Fuites sur Israël : les délibérations du Conseil des ministres sont-elles secrètes ?

L’Express, Challenge, BFM… Les éditos n’ont pas manqué, et la polémique ne cesse d’enfler. Rappelons brièvement les faits : lors du Conseil des ministres du 15 octobre 2024, le président de la République aurait déclaré que “M. Netanyahou ne doit pas oublier que son pays a été créé par une décision de l’ONU, par conséquent il ne devrait pas s’affranchir” des décisions de l’institution, selon des propos rapportés par une source gouvernementale au Parisien.
Frictions diplomatiques avec Israël
L’Etat hébreu a d’abord répliqué dans un communiqué. Le lendemain, le chef du gouvernement israélien qui n’a, bien sûr, que peu goûté les propos de son allié, a jugé dans une interview au Figaro que le président français s’est livré à “une affligeante distorsion de l’Histoire”.
Après cette “fuite” qui a suscité de vives réactions en France et dans le monde, Emmanuel Macron s’est exprimé sur le sujet lors d’une conférence de presse le jeudi 17 octobre. Il a fustigé journalistes et ministres, estimant notamment que ses propos avaient été rapportés de manière “déformée”.
“Notre travail ne peut se résumer à reprendre les déclarations officielles”
Peu après l’Association de la Presse Présidentielle a publié un message sur X (ex Twitter), pour dénoncer les propos du chef de l’Etat et défendre la liberté d’expression :
“Le Président met ici gravement en cause la déontologie de la presse qui enquête et recoupe ses sources avec rigueur. Notre travail ne peut se résumer à reprendre les déclarations officielles. La définition du journalisme ne saurait être une prérogative présidentielle.”
Ce lundi 21 octobre, L’Opinion a divulgué le nom de la ministre qui serait à l’origine de la fuite.
Au-delà de la controverse politique, diplomatique voire historique, l’affaire soulève une question de droit : ce qui se dit lors d’un Conseil des ministres est-il vraiment voué à rester confidentiel ?
Compte rendu intégral des délibérations
Si l’on s’en tient à la présentation que fait l’Elysée de ce Conseil qui se tient tous les mercredis dans l’un des salons du palais, il incombe au “Secrétaire général du Gouvernement [de] rédige[r] un compte rendu intégral des délibérations, tandis qu’un communiqué est diffusé aux médias”. En l’occurrence, les documents disponibles concernant le Conseil du 15 octobre, sont, à l’instar des précédents, une vidéo de la conférence de presse tenue par la porte-parole du gouvernement - Maud Bregeon dans l’équipe de Michel Barnier - ainsi que sa transcription intégrale, ainsi qu’un résumé des textes (projet de loi, ordonnances et nominations) approuvés à cette occasion.
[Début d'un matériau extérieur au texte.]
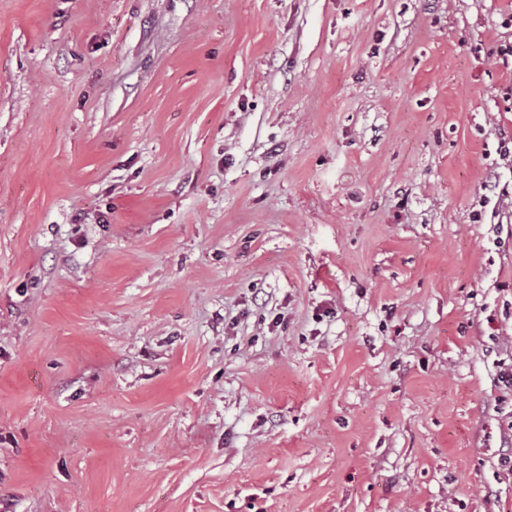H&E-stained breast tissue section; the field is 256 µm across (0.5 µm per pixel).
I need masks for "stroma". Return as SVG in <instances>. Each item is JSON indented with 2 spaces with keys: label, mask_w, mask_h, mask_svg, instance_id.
Segmentation results:
<instances>
[{
  "label": "stroma",
  "mask_w": 512,
  "mask_h": 512,
  "mask_svg": "<svg viewBox=\"0 0 512 512\" xmlns=\"http://www.w3.org/2000/svg\"><path fill=\"white\" fill-rule=\"evenodd\" d=\"M512 0H0V512H512Z\"/></svg>",
  "instance_id": "obj_1"
}]
</instances>
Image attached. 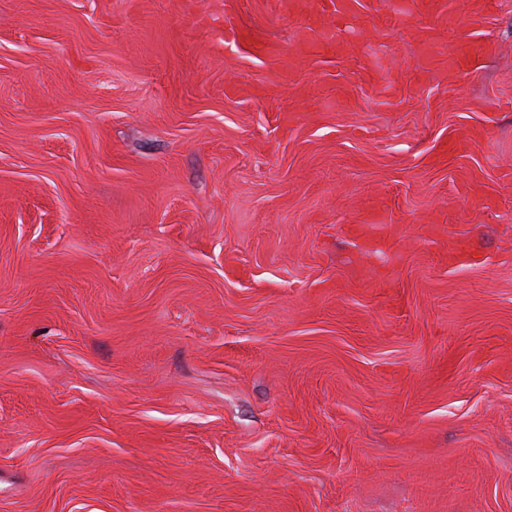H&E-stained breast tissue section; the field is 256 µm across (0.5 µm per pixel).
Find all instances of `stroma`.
Instances as JSON below:
<instances>
[{
    "label": "stroma",
    "instance_id": "stroma-1",
    "mask_svg": "<svg viewBox=\"0 0 512 512\" xmlns=\"http://www.w3.org/2000/svg\"><path fill=\"white\" fill-rule=\"evenodd\" d=\"M317 8L0 0V512H512V0ZM234 40L245 46L248 51L265 61L283 63L284 50L280 44L270 40L262 31L251 28H236Z\"/></svg>",
    "mask_w": 512,
    "mask_h": 512
}]
</instances>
Il ne s’agit donc pas d’un compte rendu intégral et exhaustif des échanges ayant eu lieu entre les personnes présentes lors de ce conseil. Cela signifie-t-il que les paroles prononcées par celles et ceux qui participent à cette réunion centrale dans la vie politique du pays sont couvertes par une forme de “secret des délibérations” ?
"Secret du débat"
La Constitution n’en fait pas mention, et nous n’avons pas trouvé de loi qui le précise expressément. Cependant, si l’on en croit cette analyse livrée sur le site du Conseil constitutionnel par Olivier Gohin, professeur émérite de l’Université Paris-Panthéon Sorbonne :
“Le secret des délibérations qui vaut pour les autorités juridictionnelles peut être appliqué aussi aux institutions politiques et administratives, au sens du secret du débat et du vote au sein de ces institutions, pour autant qu'elles sont collégiales, que ce vote porte sur un avis ou sur une décision de l'institution concernée.”
Téléphones confisqués
Autre précision : à ce qui s’apparenterait au “secret professionnel”, s’ajoutent potentiellement des situations ou des dossiers protégés par le “secret de la défense nationale”. Cependant, le cas de paroles éventuellement prononcées en marge des délibérations sur un texte précis n'est pas clarifié.
En tant qu'organe de pouvoir s’il en est, la parole qui circule en Conseil des ministres est, de fait, étroitement contrôlée. D’ailleurs, depuis François Hollande, les téléphones portables sont confisqués pendant les séances. Une pratique qu’Emmanuel Macron aurait conservée mais qui n’empêche pas, dans la pratique, que des propos soient rapportés après-coup.